Native shares life’s hardships, helps others

Published 1:59 am Saturday, February 27, 2016

Savannah Odom has lived a rough life, but at 30, she’s working to use her trials to let other girls know they can get through their tribulations, too.

Savannah Odom is shown with her newly released book.

Savannah Odom is shown with her newly released book.

Odom was molested by a family member beginning at age 3 until she was 11 or 12.

She said her family member encouraged her to perform sexual acts with her cousin, who was just a little older than her.

“It happened over and over again,” she said. “I thought it was OK because it happened when I was small. I thought sex was the right thing to do.”

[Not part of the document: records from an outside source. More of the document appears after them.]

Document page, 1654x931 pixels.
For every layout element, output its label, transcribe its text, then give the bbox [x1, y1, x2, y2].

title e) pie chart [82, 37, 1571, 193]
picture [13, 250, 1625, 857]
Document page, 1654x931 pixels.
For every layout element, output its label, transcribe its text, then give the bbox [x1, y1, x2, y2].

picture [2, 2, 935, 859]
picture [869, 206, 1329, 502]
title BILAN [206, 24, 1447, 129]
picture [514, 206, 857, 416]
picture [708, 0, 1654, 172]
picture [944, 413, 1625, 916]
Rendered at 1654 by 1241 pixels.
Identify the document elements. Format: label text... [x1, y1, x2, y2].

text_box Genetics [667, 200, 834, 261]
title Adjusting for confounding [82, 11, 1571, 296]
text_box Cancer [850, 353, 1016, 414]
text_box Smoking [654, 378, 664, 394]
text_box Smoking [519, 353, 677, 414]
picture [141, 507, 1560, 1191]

Eventually, Odom said, she was able to get out of that situation.

But, at 12 or 13, she began stripping.

Then, she met an older guy named Rob, whom she calls her first love.

“He was teaching me how to live right,” she said.

Rob was killed in a car accident.

“He had talked to my mom a few weeks before he died and let her know how much he cared about me,” Odom said. “Before he died, though, we had snuck off and I got pregnant. I didn’t get to tell him I was pregnant before he died.”

Odom said she was able to pay someone to take her to Opp, where she sought out Rob’s family.

“I found his sister, and I told her about the baby,” she said. “She knew I had a rough life. She took me under her wing and protected me. I stayed with her the rest of the summer.”

Odom wound up losing the baby.

“After I lost the baby, I tried to commit suicide, and I turned rebellious and I didn’t want to listen to anyone. I was hurting I had lost the first real love I had known in my life and then my baby.”

She turned to alcohol, and wound up being sent to a North Alabama boot camp.

“In boot camp, the girls looked up to me as their role model,” she said. “I spent 90 days there. After boot camp, I decided I was going to come home and change my life.”

She started working, going to church and she graduated from high school.

After high school she got married and had a son 10 weeks premature. Her marriage ended in divorce.

“After I got my divorce, I started to talking to a guy and it wound up being an abusive relationship,” she said. “But I got pregnant and had a little boy.”

But she lost this child, too, as a result, she believes, of a prescription drug she used during her pregnancy.

“He was born with his brain outside his body,” she said. “We named him Isaiah.”

After that, Odom moved to Troy to start again.

“My mom passed away unexpectedly,” she said. “And then my grandma had a stroke and died last January.”

Odom said she’s spent her life lusting for men and sex because of the abuse she endured as a child.

“I finally prayed and told God if he had a purpose for my life to please show me,” she said. “I started writing this book under a pen name, Authoress Living Moments, and putting it on Facebook.”

Her book is called “Temptation: The Untold Chronicles of V.”

It’s a tell-all about her life and has graphic descriptions of the abuse and the life she endured.

She released the text of the book first on Facebook, where she said her inbox was inundated by at least 100 girls who reached out and thanked her for telling her story.

“They tell me that they see that I got through it,” she said.

Some of them, Odom has helped get on their feet by giving financially to them.

Her book is available on Amazon on Kindle for $2.99 and in paperback for $15.

“Every penny I receive from this book will go to help those girls who are going through similar situations,” she said. “My vision is to one day have a place for these girls to stay to help get back on their feet. Some of them have no way to get out on their own because they don’t have anywhere to go or they don’t have anyone to keep their child.

“I have a dream of a community where they can live and they would plant fruits and vegetables and have animals,” she said.

Odom said it’s her vision to help girls fight the need to become stereotyped Section 8- dependent women.

“I’ve never been on Section 8,” she said.

Odom said one girl reached out to her that her husband was beating her.

Another told her she didn’t know how to pray.

“I taught her how to pray and I gave her a prayer hotline to call,” Odom said. “She no longer wants to commit suicide and was able to get her first job.”

She was able to help a 19-year-old get into the job corps.

“If I can help one person through this, I’ll be happy,” she said. “But I want to make a difference in the lives of girls who are going through the same struggles I went through.”

Odom will hold a book signing on April 16 from noon until 5 p.m., at Bright Beginnings.

Her book will be on sale for $10 that day.